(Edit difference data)
────────────────────────────────────────
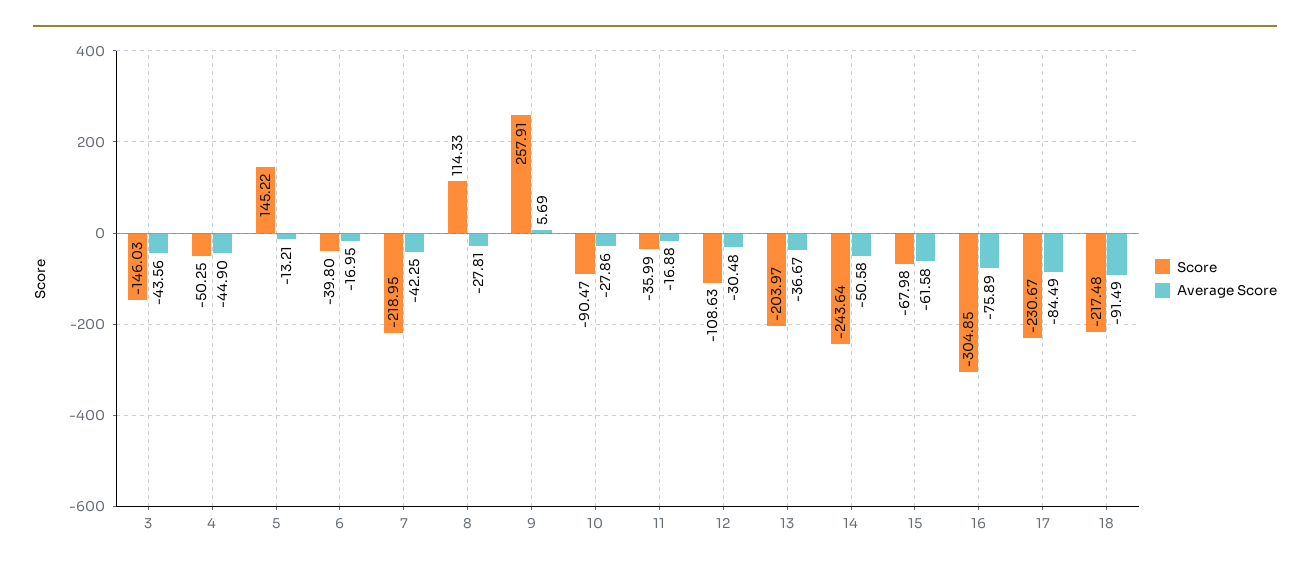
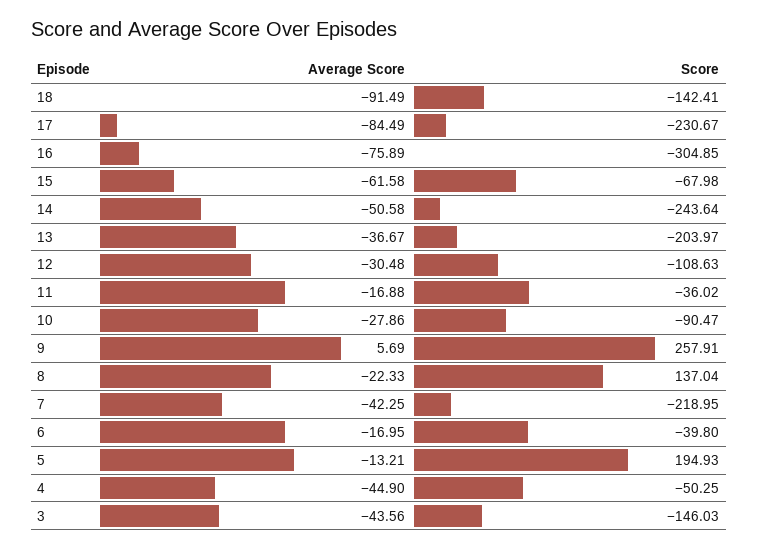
  {
    "Score": {
      "3": -146.03,
      "4": -50.25,
-     "5": 145.22,
+     "5": 194.93,
      "6": -39.8,
      "7": -218.95,
-     "8": 114.33,
+     "8": 137.04,
      "9": 257.91,
      "10": -90.47,
-     "11": -35.99,
+     "11": -36.02,
      "12": -108.63,
      "13": -203.97,
      "14": -243.64,
      "15": -67.98,
      "16": -304.85,
      "17": -230.67,
-     "18": -217.48
+     "18": -142.41
    },
    "Average Score": {
      "3": -43.56,
      "4": -44.9,
      "5": -13.21,
      "6": -16.95,
      "7": -42.25,
-     "8": -27.81,
+     "8": -22.33,
      "9": 5.69,
      "10": -27.86,
      "11": -16.88,
      "12": -30.48,
      "13": -36.67,
      "14": -50.58,
      "15": -61.58,
      "16": -75.89,
      "17": -84.49,
      "18": -91.49
    }
  }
────────────────────────────────────────
▶ Instructions for the task:
Each entry above must be duplicated precisely; none of the pictures may be included.

▶ Response area:
  {
    "Score": {
      "3": -146.03,
      "4": -50.25,
-     "5": 145.22,
+     "5": 194.93,
      "6": -39.8,
      "7": -218.95,
-     "8": 114.33,
+     "8": 137.04,
      "9": 257.91,
      "10": -90.47,
-     "11": -35.99,
+     "11": -36.02,
      "12": -108.63,
      "13": -203.97,
      "14": -243.64,
      "15": -67.98,
      "16": -304.85,
      "17": -230.67,
-     "18": -217.48
+     "18": -142.41
    },
    "Average Score": {
      "3": -43.56,
      "4": -44.9,
      "5": -13.21,
      "6": -16.95,
      "7": -42.25,
-     "8": -27.81,
+     "8": -22.33,
      "9": 5.69,
      "10": -27.86,
      "11": -16.88,
      "12": -30.48,
      "13": -36.67,
      "14": -50.58,
      "15": -61.58,
      "16": -75.89,
      "17": -84.49,
      "18": -91.49
    }
  }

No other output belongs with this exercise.